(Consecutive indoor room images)
§

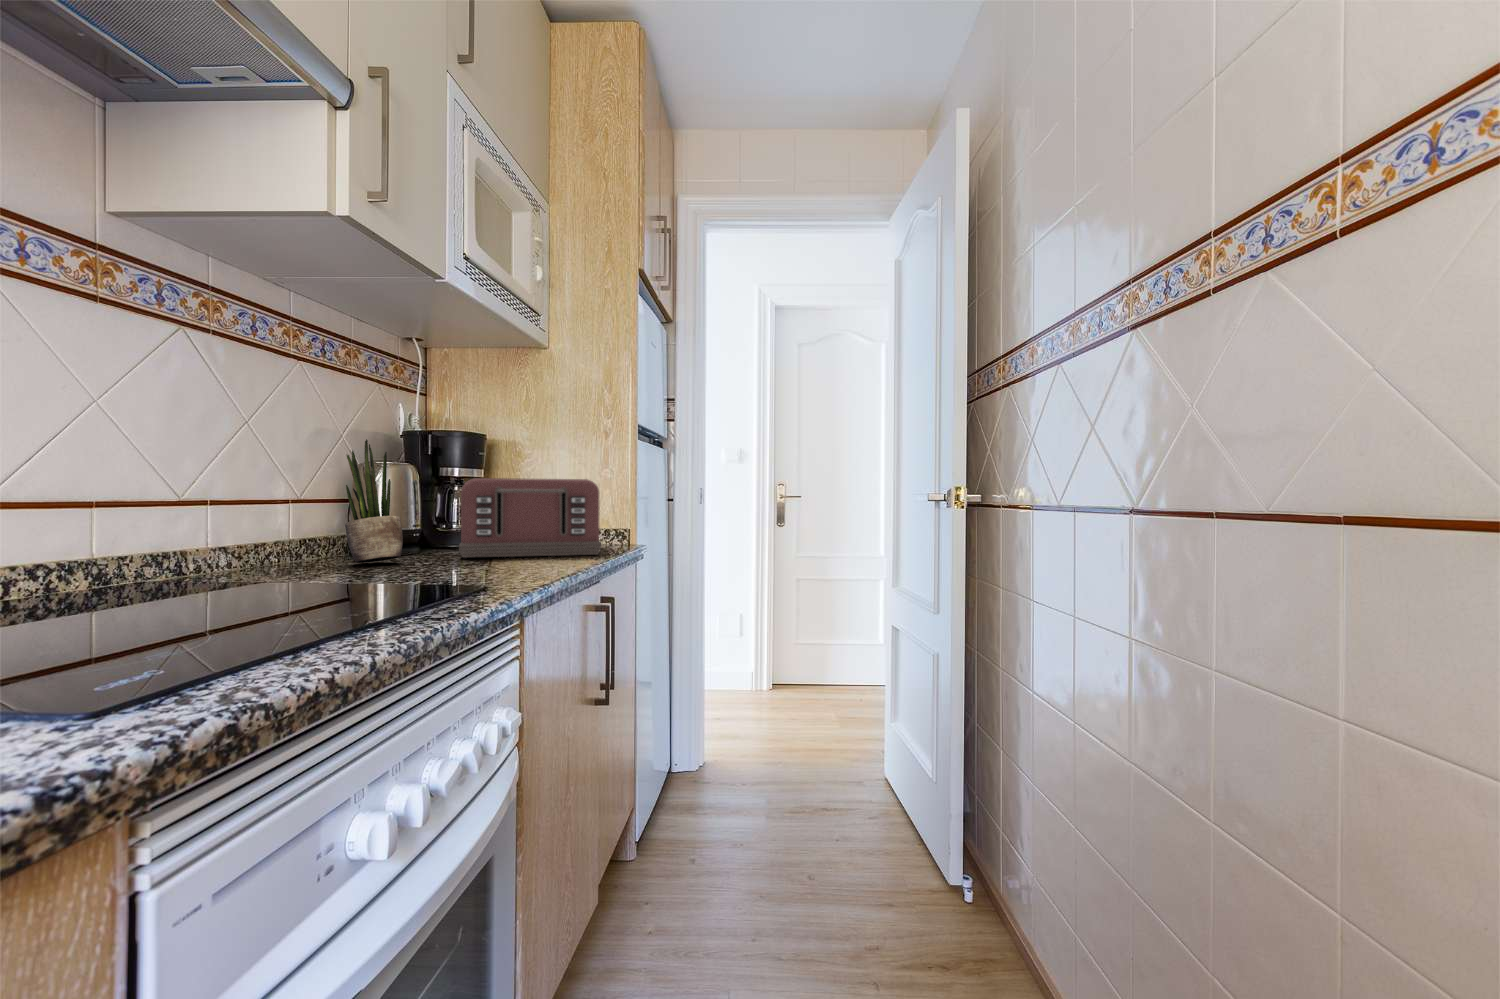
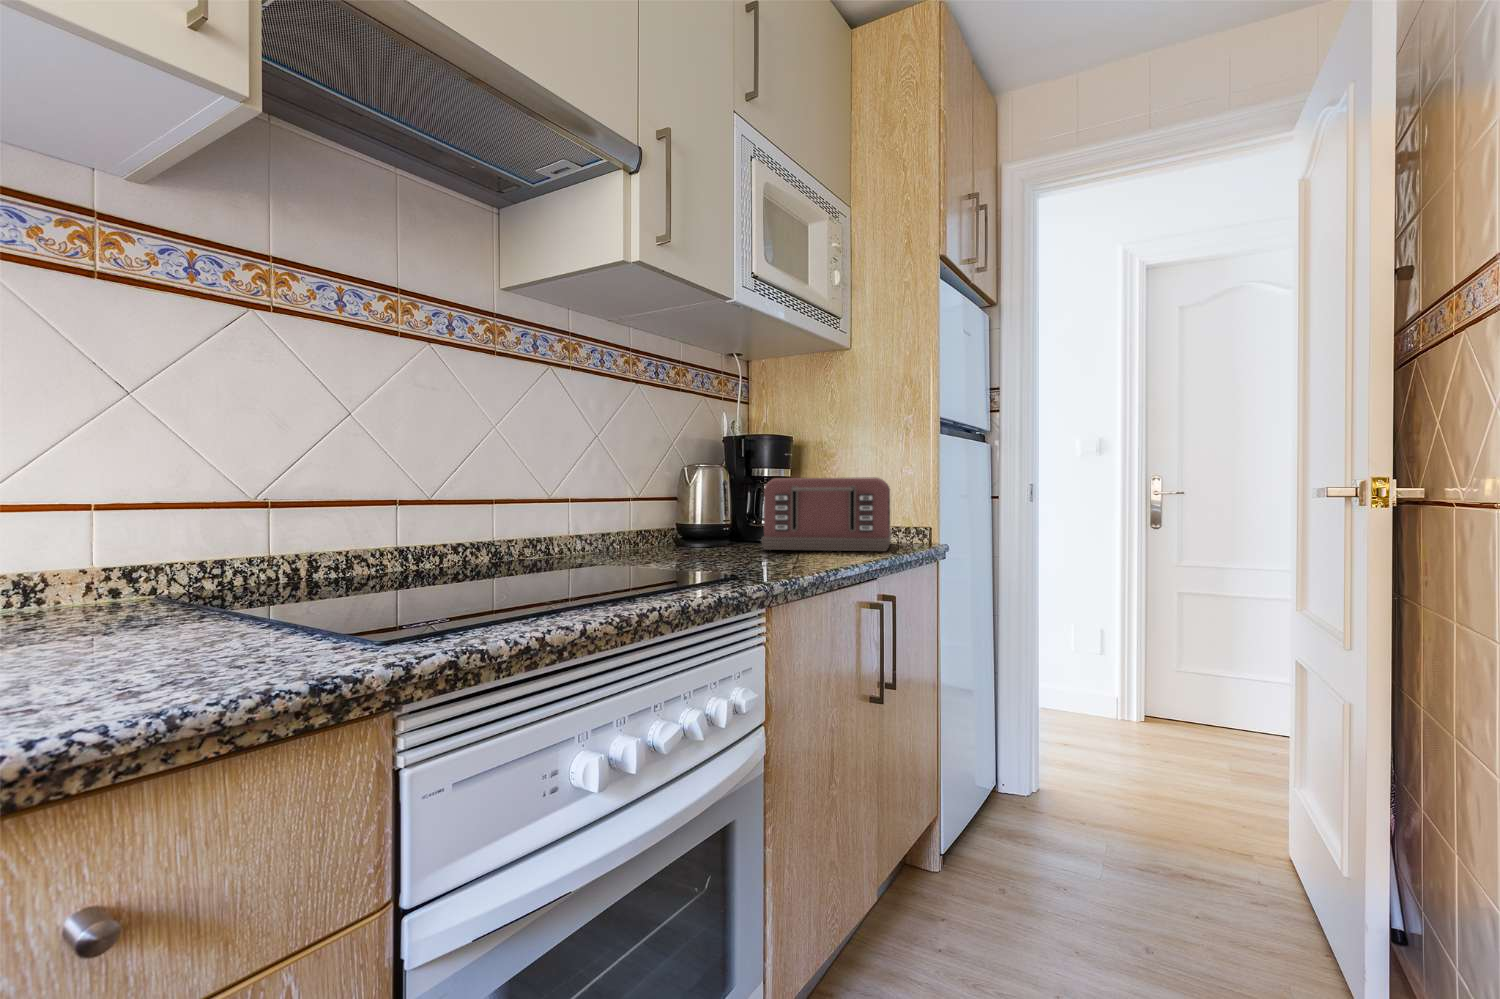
potted plant: present [345,439,403,563] -> none [671,446,714,551]

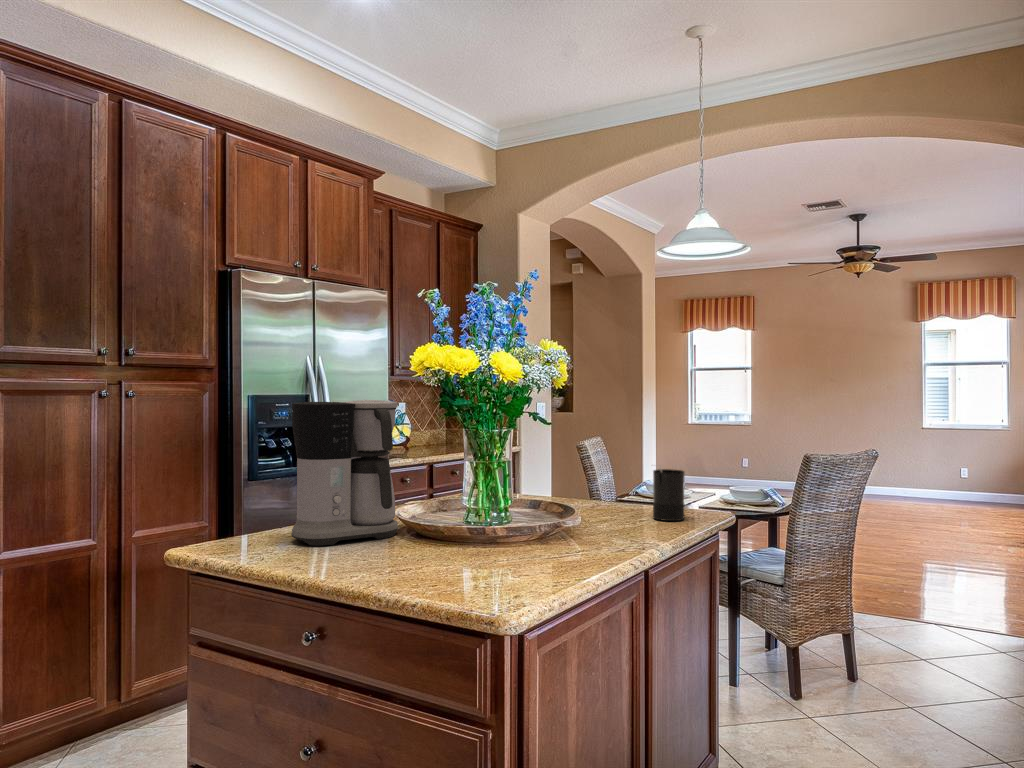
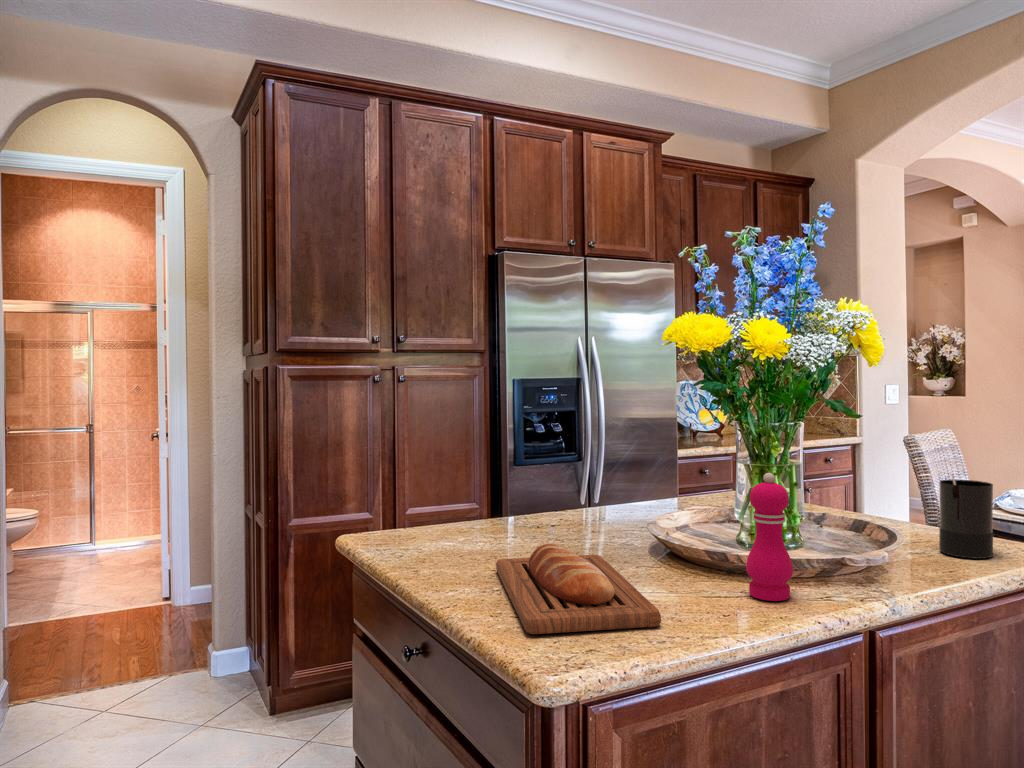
coffee maker: present [292,400,398,546] -> none [450,381,574,544]
pepper mill: none [568,468,600,557] -> present [746,473,793,601]
bread loaf: none [371,534,539,596] -> present [496,544,661,634]

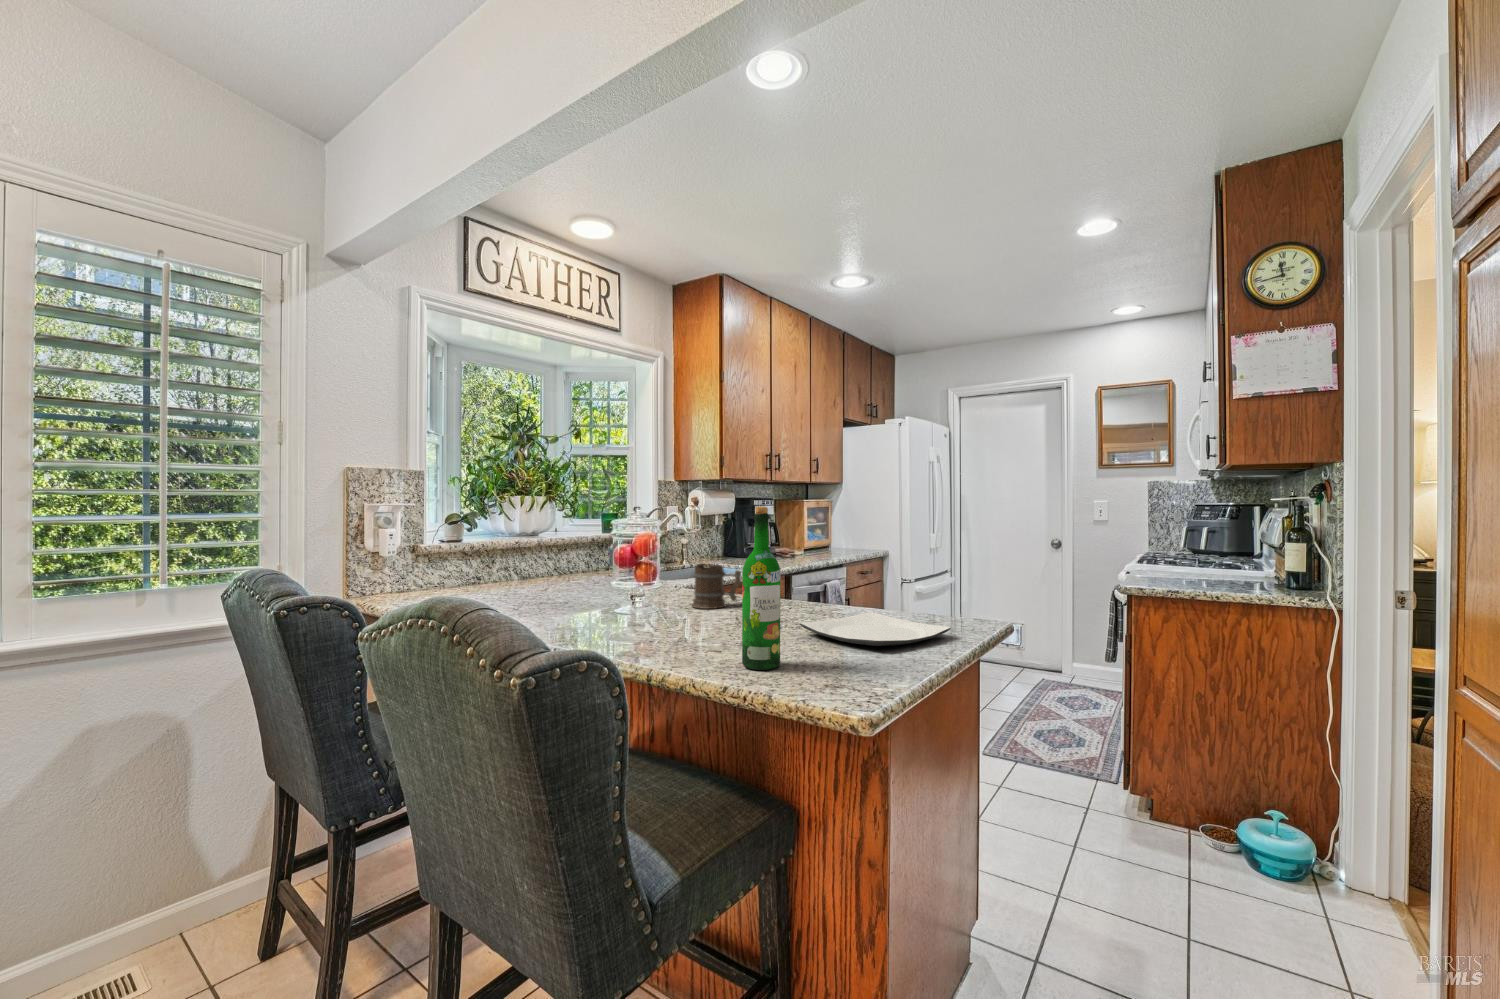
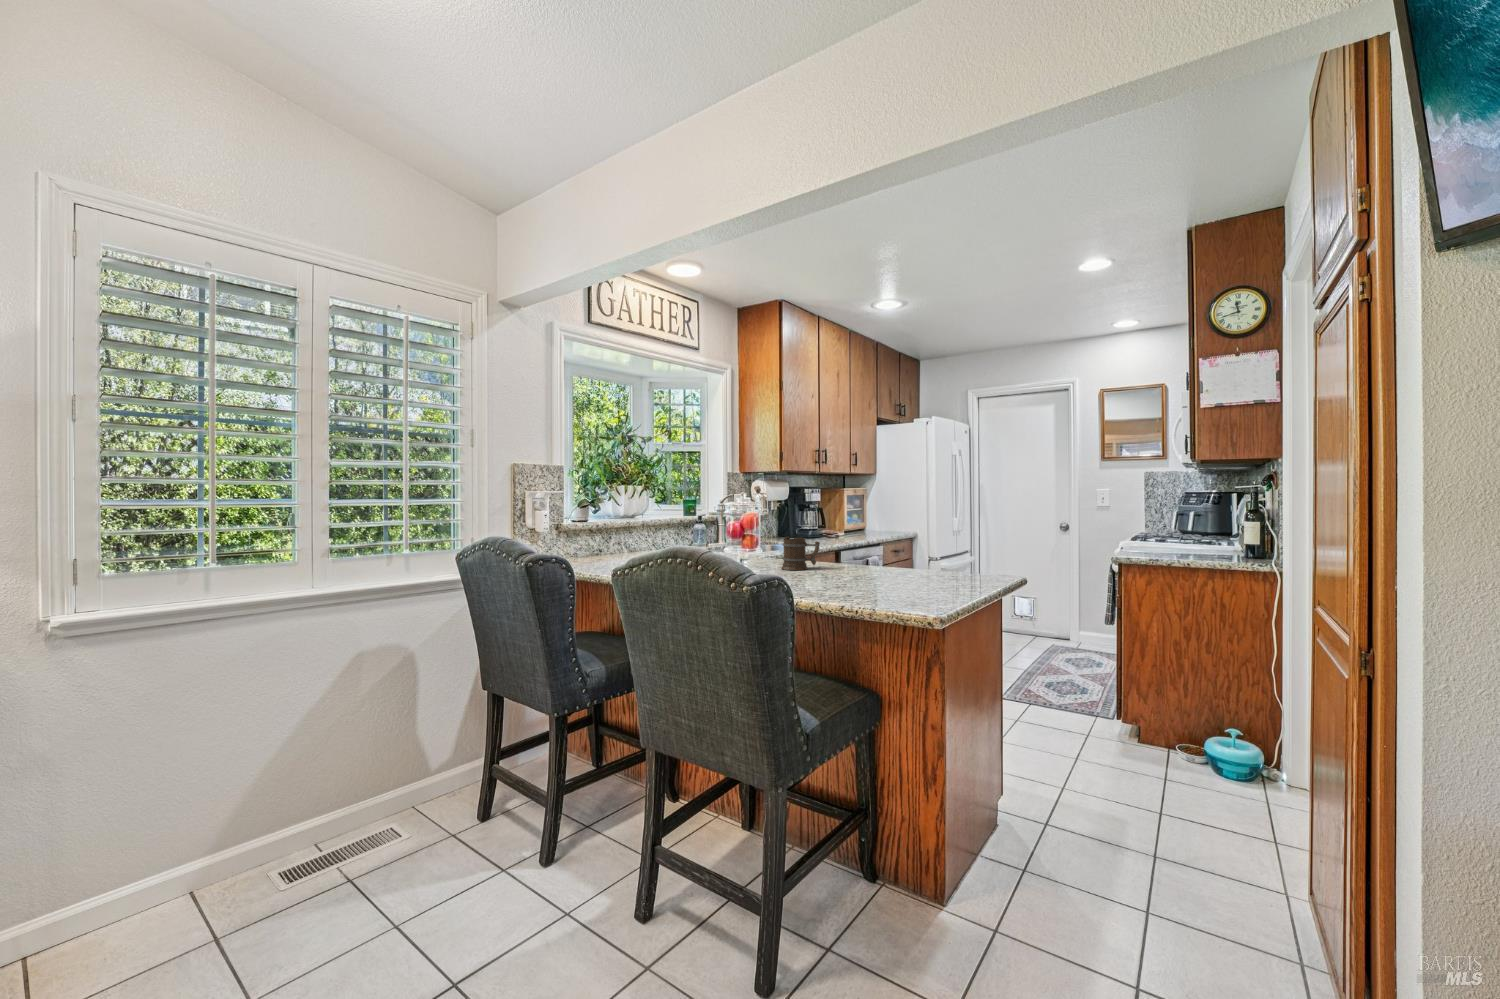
wine bottle: present [742,506,780,670] -> none [846,490,872,600]
plate: present [800,612,951,646] -> none [875,570,986,589]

§

* [Problem to work on]: From the first line to the last, reproduce the records above exactly and skip the pictures.

* [Solved exercise]:
potted plant: present [345,439,403,563] -> none [671,446,714,551]

coffee maker: present [292,400,398,546] -> none [450,381,574,544]
pepper mill: none [568,468,600,557] -> present [746,473,793,601]
bread loaf: none [371,534,539,596] -> present [496,544,661,634]

wine bottle: present [742,506,780,670] -> none [846,490,872,600]
plate: present [800,612,951,646] -> none [875,570,986,589]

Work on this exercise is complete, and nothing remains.